The lineup of performers includes Blair Underwood, Cecily Strong, Andrea Martin, and Michael Urie, among others. Proceeds from the podcast benefit The Actors Fund and Feeding America.

Although The Pack has been running live in theaters with book-in-hand readings in Los Angeles and New York, by popular demand, the shorts continue in the form of spoken word radio plays.

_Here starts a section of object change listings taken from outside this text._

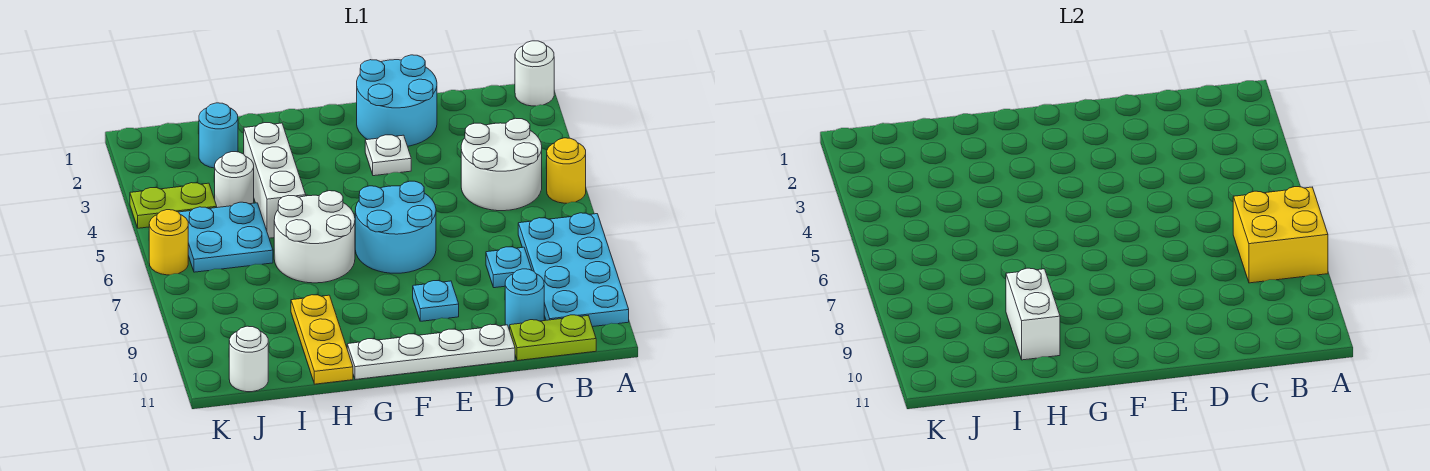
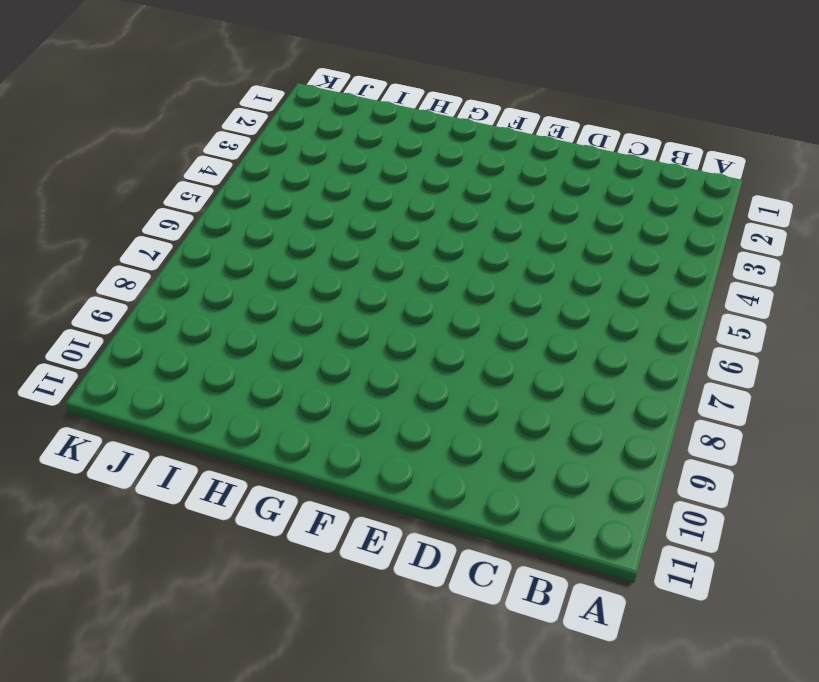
none -> white round brick A1 level 1
none -> yellow round brick A5 level 1
none -> cyan plate A7:B10 level 1

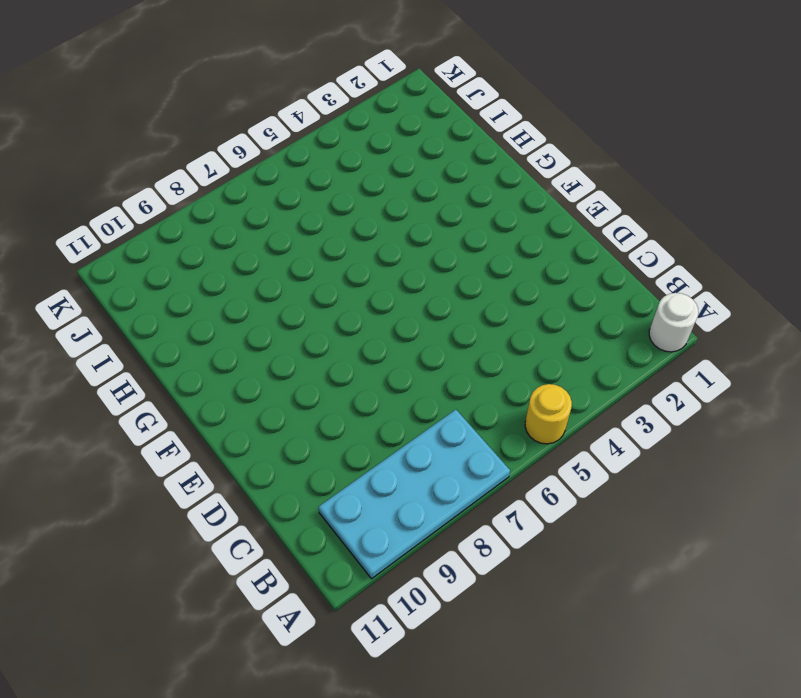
none -> white round brick B4:C5 level 1
none -> lime plate B11:C11 level 1
none -> cyan plate C8 level 1

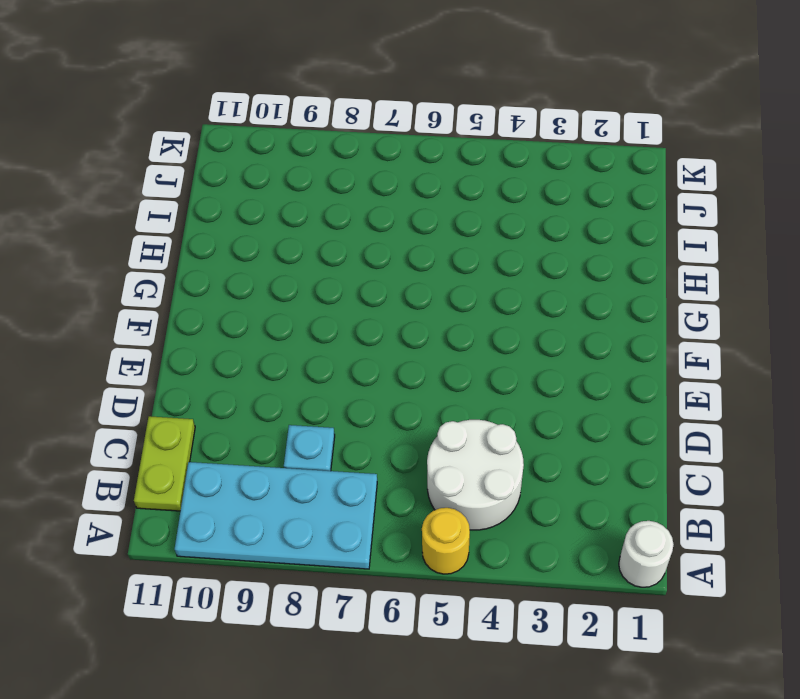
none -> cyan round brick C10 level 1
none -> cyan round brick D1:E2 level 1
none -> white plate D11:G11 level 1

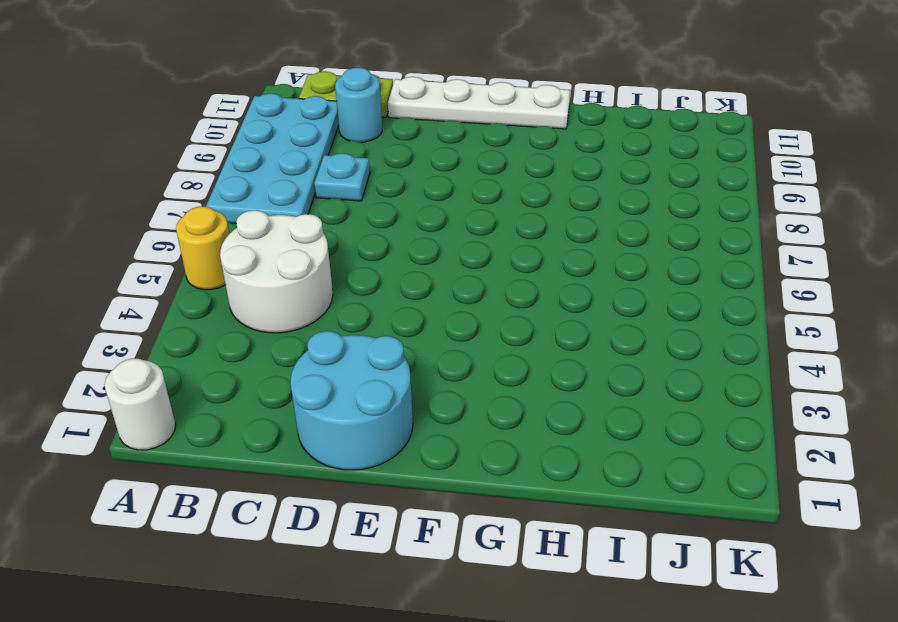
none -> white plate E3 level 1
none -> cyan round brick E6:F7 level 1
none -> cyan plate E9 level 1

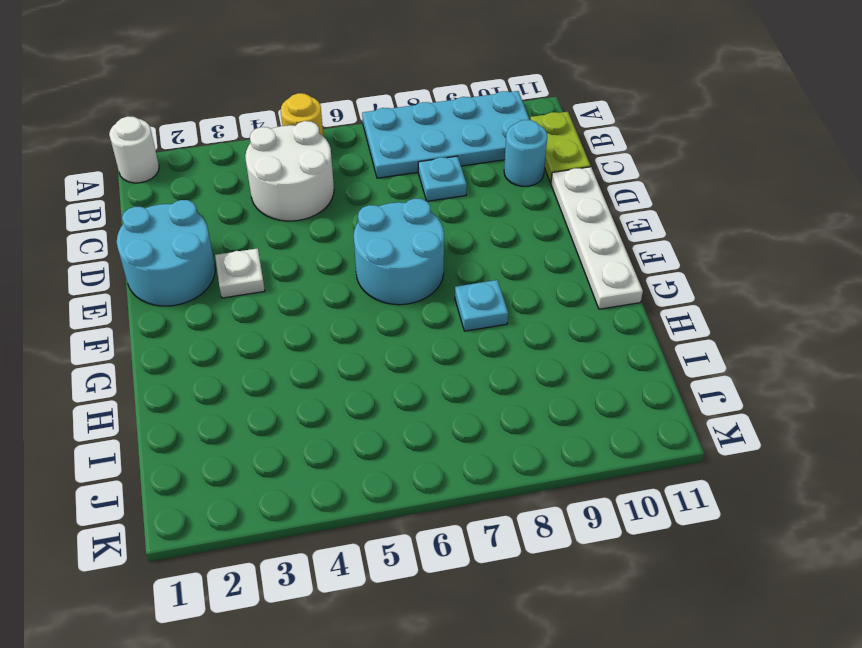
cyan plate G8 level 1 -> cyan plate E9 level 1
none -> white round brick G6:H7 level 1
none -> white brick H3:H5 level 1
none -> yellow plate H9:H11 level 1

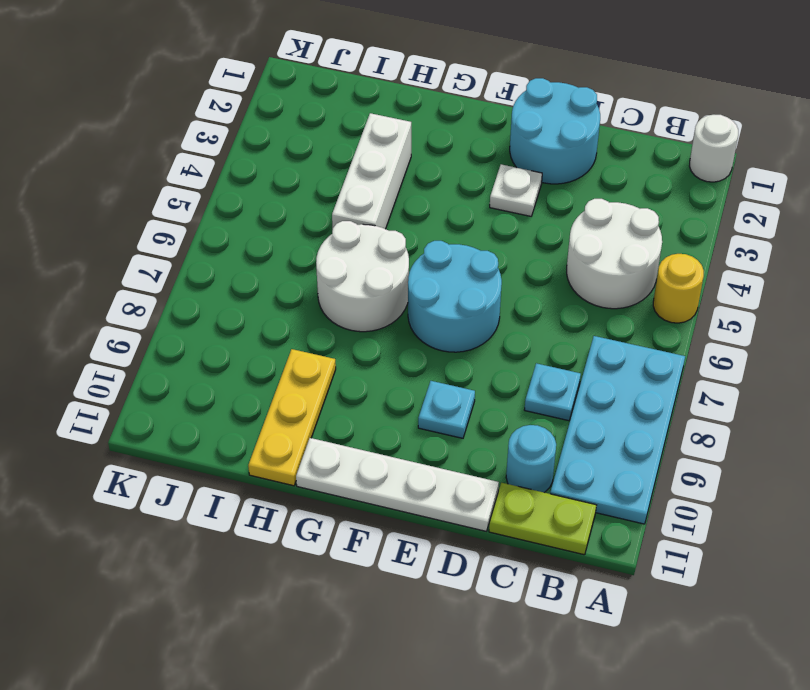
none -> cyan round brick I2 level 1
none -> white round brick I4 level 1
none -> cyan plate I5:J6 level 1

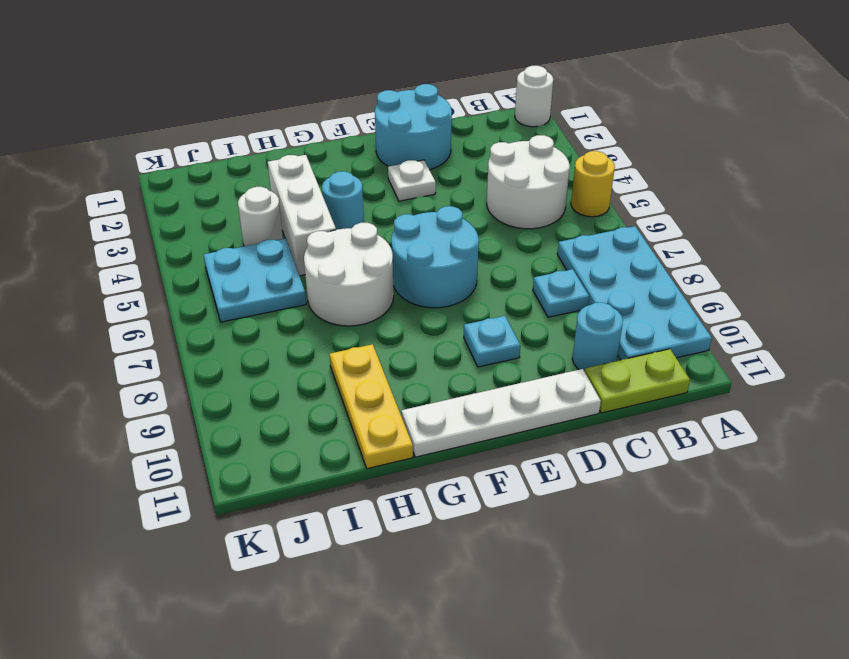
cyan round brick G4 level 1 -> cyan round brick I2 level 1
none -> lime plate J4:K4 level 1
none -> white round brick J11 level 1
none -> yellow round brick K6 level 1

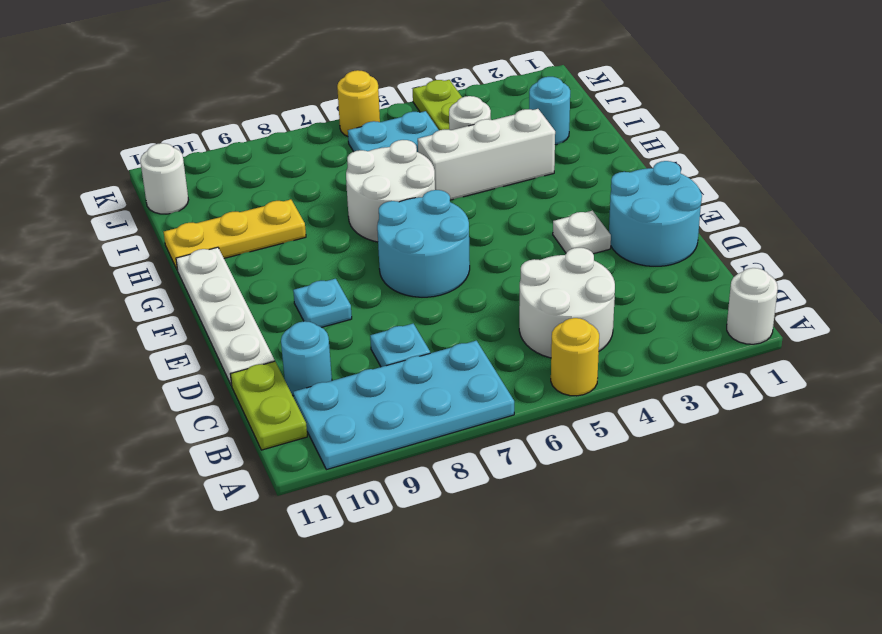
none -> yellow brick A7:B8 level 2
none -> white brick H9:H10 level 2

Behind the scenes, actors will be recording and interacting from their homes, helping listeners actively use their imaginations to bring the stories to life.

Listen at: 

Open-Door Playhouse

This podcast is reminiscent of live radio theater broadcasts. Writer and director Bernadette Armstrong created it after recognizing that the pandemic could have a tragic impact on small theaters and emerging playwrights like her. The show highlights new plays, new writers, and a wealth of unknown talent. Theatrical works are “created in sound studios as opposed to live stage productions and presented on the podcast as ‘radio productions.’” Play submissions are solicited online and through outreach centers and word-of-mouth. The goal is to reach out to underserved writing communities, like prisons and school and community groups, to provide an avenue to have their voices heard through plays, short stories, or poetry. The podcast has already highlighted the work of incarcerated playwrights through the PEN, America’s Prison Writing Program.

Listen at:

Bleeding Love

The premise for this musical podcast is timely: 

“In a world where it is too dangerous to go outside, a starry-eyed teen cellist risks leaving her apartment to win the love of the rebel punk next door.” Featuring a cast full of Broadway alums including Annie Golden, Rebecca Naomi Jones, Marc Kudisch, Sarah Stiles, Taylor Trensch, and Tony Vincent, all the episodes are available on the Broadway Podcast Network and other podcast platforms.

Listen at: 

Kansas Theatre Works

“From Shakespeare to alumni-written audio plays and musicals,” audiences are treated to audio storytelling from the Kansas State University Theatre program. K-State Theatre is innovating in the midst of a changing landscape for live theater. Like several other theater podcasts, Kansas Theatre Works also offers discussions that give listeners a rare glimpse behind the scenes.

Listen at: 

Half Hour

This one has a bit of a different twist—while it doesn’t deliver actual plays, Steppenwolf Theater’s Half Hour is named after the time in which all the actors get ready in their dressing rooms, and it aims for a conversational tone as members of the ensemble and others discuss hot topics in the theater world. While there appears to be no new episodes since September, if you’d like to listen in to actors backstage having open chats, this one is definitely worth a listen. 

Listen at:

Audio plays are turning out to be more than a stopgap measure in the COVID era—they’re making the most out of being in each listener’s ear. Even with live plays returning, it seems theater enthusiasts can look forward to complementary podcasts that elevate audience engagement and allow listeners around the world to get deeper insight into the dramatic performances that thrill them.